Pour limiter la casse, il faut éviter les mouvements de panique. Certes, la baisse du CAC40 sur les cinq derniers jours peut sembler spectaculaire (-7,68%). Mais les crises ne sont pas une nouveauté. Depuis le début du siècle, les marchés financiers en ont traversé au moins trois : la bulle internet (2000), la crise des subprimes (2008), et le krach Covid-19 (2020). Et surtout, les épisodes baissiers ne durent qu'un temps. Le 16 mars 2020, le CAC40 clôture par exemple la séance à 3 881 points. Le plongeon est vertigineux : -39% en un mois. Mais 1 an plus tard, le 17 mars 2021, l'indice repasse au-dessus de la barre des 6 000 points.

En clair : les marchés ont déjà prouvé à plusieurs reprises qu'ils étaient capables de remonter la pente. Mais pas question de rester inactif pour autant. « Attention au mythe du « Pas vendu, pas perdu » », prévient Nicolas Chéron. « C'est l'un des dictons qui a le plus fait perdre d'argent aux particuliers ces vingt dernières années. Faire le dos rond ne suffit pas : les investisseurs qui ont joué cette carte en 2000 sur les dossiers Alcatel et France Télécom n'ont jamais récupéré leur mise ».

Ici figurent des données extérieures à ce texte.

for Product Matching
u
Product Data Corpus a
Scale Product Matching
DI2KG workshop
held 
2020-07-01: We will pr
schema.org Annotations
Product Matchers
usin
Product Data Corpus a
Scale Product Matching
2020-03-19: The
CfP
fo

Pour naviguer au mieux la crise, des arbitrages doivent être faits. « Evitez les dossiers trop spéculatifs, ou les entreprises dont les multiples de valorisation atteignent des niveaux stratosphériques, comme certaines valeurs de la Tech. Elles seront les premières à plonger si la situation macroéconomique se détériore au cours des semaines à venir », recommande Nicolas Chéron. « En revanche, les positions solides peuvent être conservées sur le long terme. Gardez de préférence dans votre portefeuille les sociétés leaders dans leur domaine, qui ont une grosse capitalisation boursière et dégagent des bénéfices sans être trop endettées ».